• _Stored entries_
———
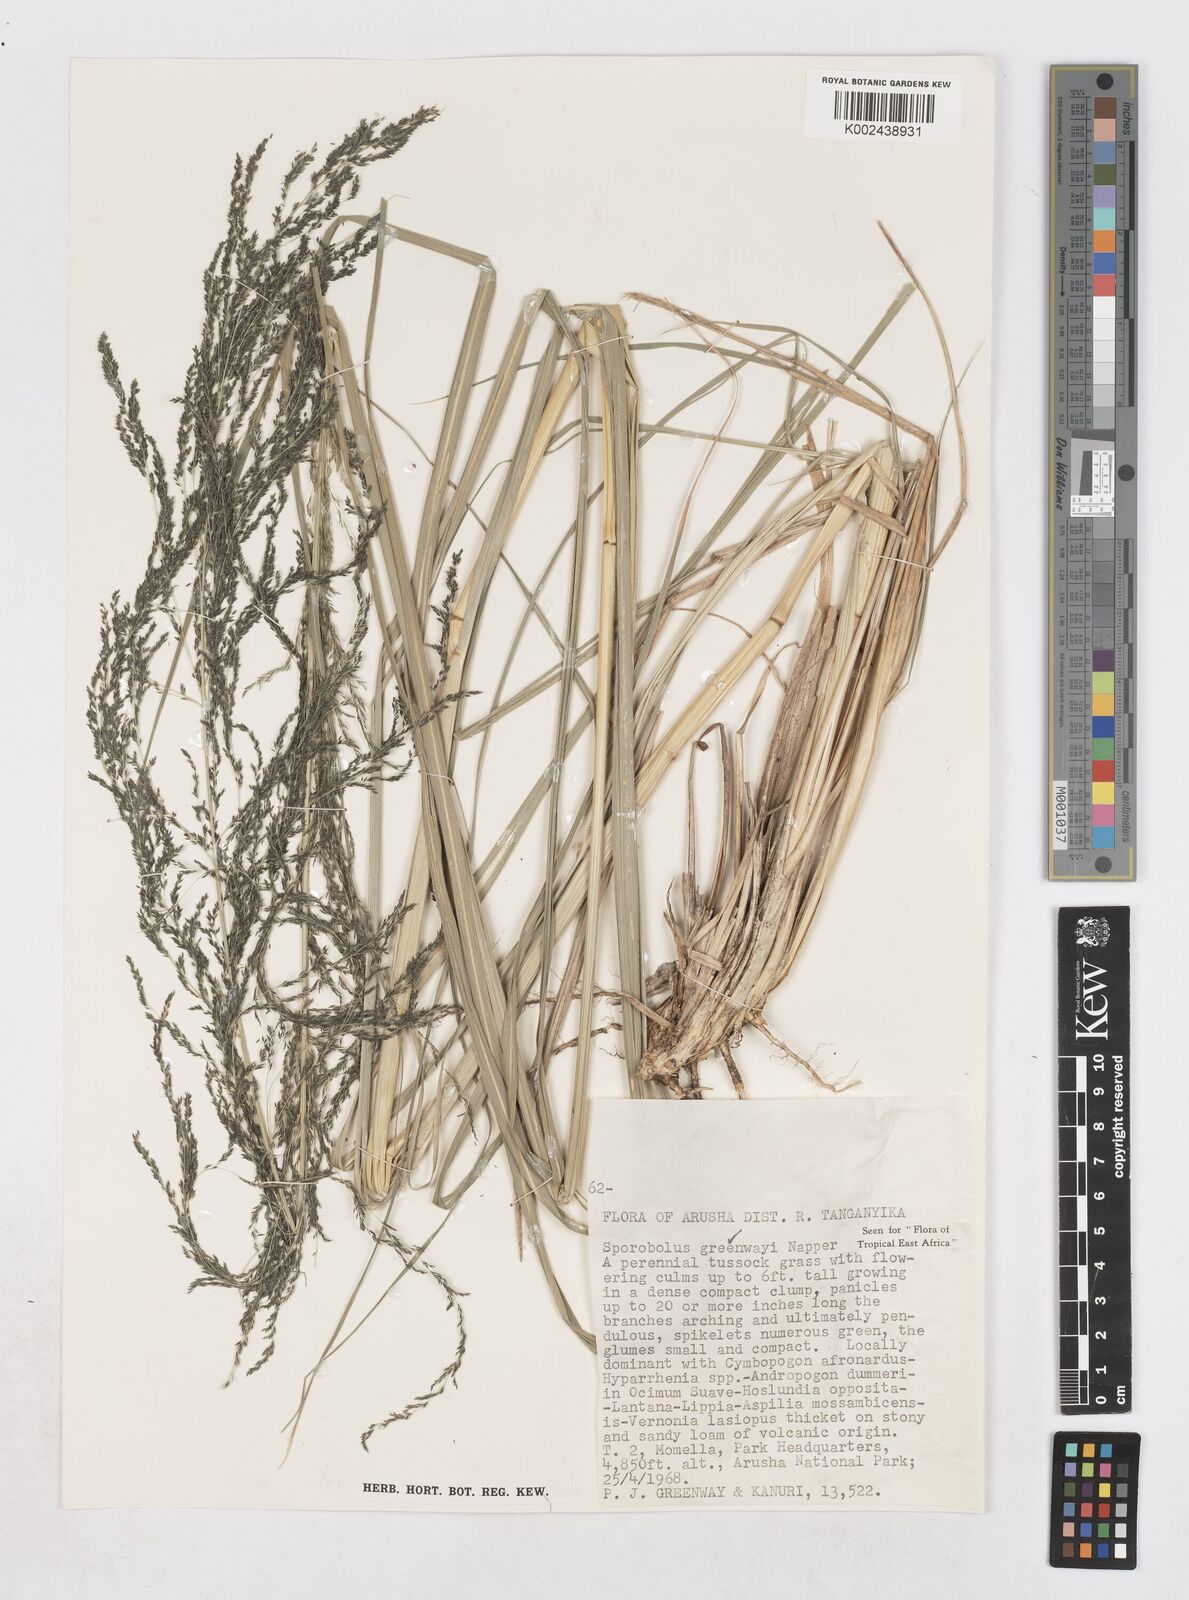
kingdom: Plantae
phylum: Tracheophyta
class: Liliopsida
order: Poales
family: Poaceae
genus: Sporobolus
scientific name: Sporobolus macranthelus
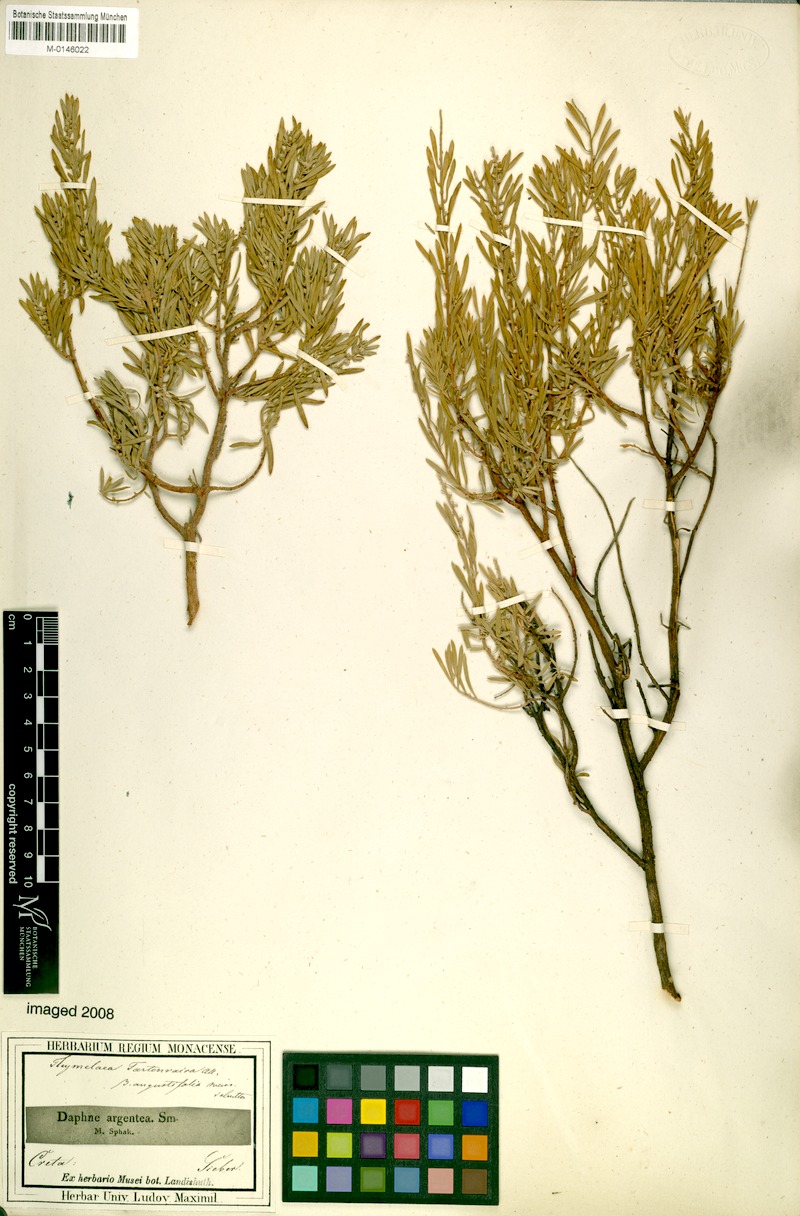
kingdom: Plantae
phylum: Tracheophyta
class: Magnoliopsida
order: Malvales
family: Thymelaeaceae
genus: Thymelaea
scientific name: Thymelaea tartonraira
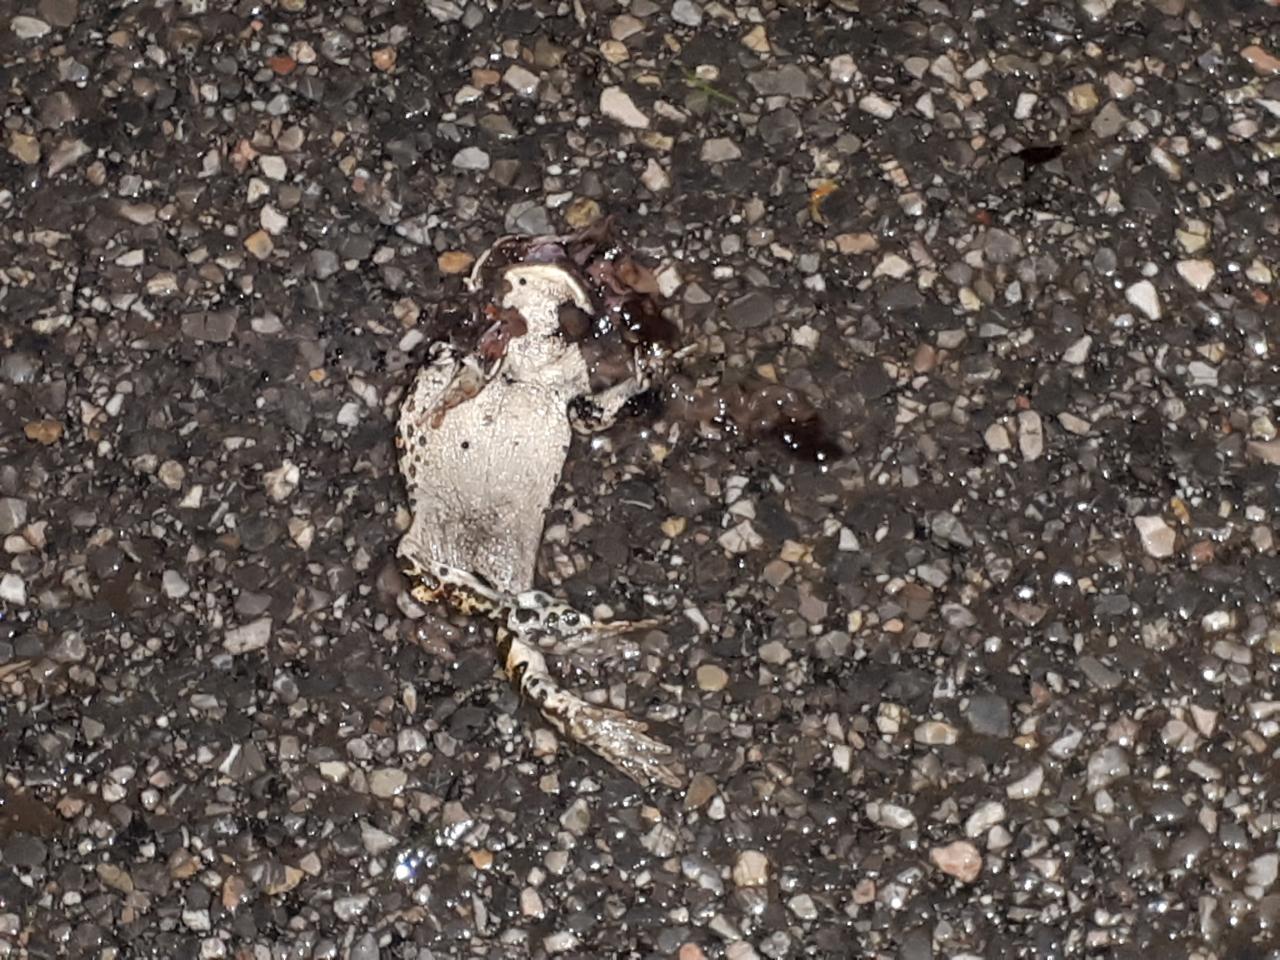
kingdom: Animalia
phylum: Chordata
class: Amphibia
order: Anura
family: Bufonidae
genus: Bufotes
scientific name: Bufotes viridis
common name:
———
• _STATED PROBLEM_
Copy every line of the entries above word for word, leaving out the pictures.

• _ANSWER TO THE EXERCISE_
kingdom: Plantae
phylum: Tracheophyta
class: Liliopsida
order: Poales
family: Poaceae
genus: Sporobolus
scientific name: Sporobolus macranthelus
kingdom: Plantae
phylum: Tracheophyta
class: Magnoliopsida
order: Malvales
family: Thymelaeaceae
genus: Thymelaea
scientific name: Thymelaea tartonraira
kingdom: Animalia
phylum: Chordata
class: Amphibia
order: Anura
family: Bufonidae
genus: Bufotes
scientific name: Bufotes viridis
common name:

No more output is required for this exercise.